Uncoupling of the ERα regulated morphological phenotype from the cancer stem cell phenotype in human breast cancer cell lines

The CD24low/−CD44+EpCAM+ phenotype is associated with breast cancer initiating cells. To investigate if these putative breast cancer stem cell markers are regulated by estrogen receptor alpha (ERα) we have determined the expression levels of EpCAM, CD44 and CD24 in several well characterized breast cancer cell lines. The expression levels of the three adhesion proteins were quantitatively different in the cell lines but the composite CD24low/−CD44+EpCAM+ breast cancer stem cell phenotype was shown to exist as a small fraction, between 0.1% and 1.2%, in all breast cancer cell lines tested. Experimental silencing of ERα resulted in a reduced epithelial appearance and partial reduction of CD24 mRNA, while levels of CD44 and EpCAM were unaltered. Moreover, knockdown of ERα led to a change in the morphology of the cells similar to the epithelial to mesenchymal transition phenotype and was associated with decreased E-cadherin expression. Our findings offer new insights into the regulation of the breast cancer stem cell phenotype by ERα and suggest that treatments targeting the breast cancer stem cell adhesion molecules and the ERα pathway may be complementary.

Research highlights
► We have analyzed the composite breast cancer stem cell marker phenotype CD24low/-CD44+EpCAM+.

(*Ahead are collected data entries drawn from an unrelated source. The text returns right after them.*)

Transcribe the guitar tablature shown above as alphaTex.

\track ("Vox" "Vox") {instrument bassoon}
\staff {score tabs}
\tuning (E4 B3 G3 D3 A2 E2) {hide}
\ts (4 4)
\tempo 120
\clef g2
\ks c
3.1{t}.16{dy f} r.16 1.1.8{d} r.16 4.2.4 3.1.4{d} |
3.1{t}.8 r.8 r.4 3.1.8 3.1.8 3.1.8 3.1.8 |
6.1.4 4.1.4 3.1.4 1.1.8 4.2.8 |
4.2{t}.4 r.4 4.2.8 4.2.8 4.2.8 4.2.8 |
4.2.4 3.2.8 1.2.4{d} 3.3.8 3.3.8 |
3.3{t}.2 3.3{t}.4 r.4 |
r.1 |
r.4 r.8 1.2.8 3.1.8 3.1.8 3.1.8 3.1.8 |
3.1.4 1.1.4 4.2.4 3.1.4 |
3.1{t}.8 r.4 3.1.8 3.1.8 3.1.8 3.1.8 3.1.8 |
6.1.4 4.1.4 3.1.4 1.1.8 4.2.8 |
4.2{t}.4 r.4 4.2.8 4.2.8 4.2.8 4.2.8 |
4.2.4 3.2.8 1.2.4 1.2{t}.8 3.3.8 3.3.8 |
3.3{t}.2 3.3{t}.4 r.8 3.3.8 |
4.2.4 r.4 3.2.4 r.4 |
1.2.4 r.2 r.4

► The composite phenotype exists in a small fraction of cells in breast cancer cell lines.
► Only CD24mRNA level was affected by ERα Knockdown and the effect eas only partial.
► ERα knockdown promoted epithelial to mesenchymal-like transition in cultured cells.
► The morphological effects of ERα knockdown was not associated with an increase of cancer stem cells.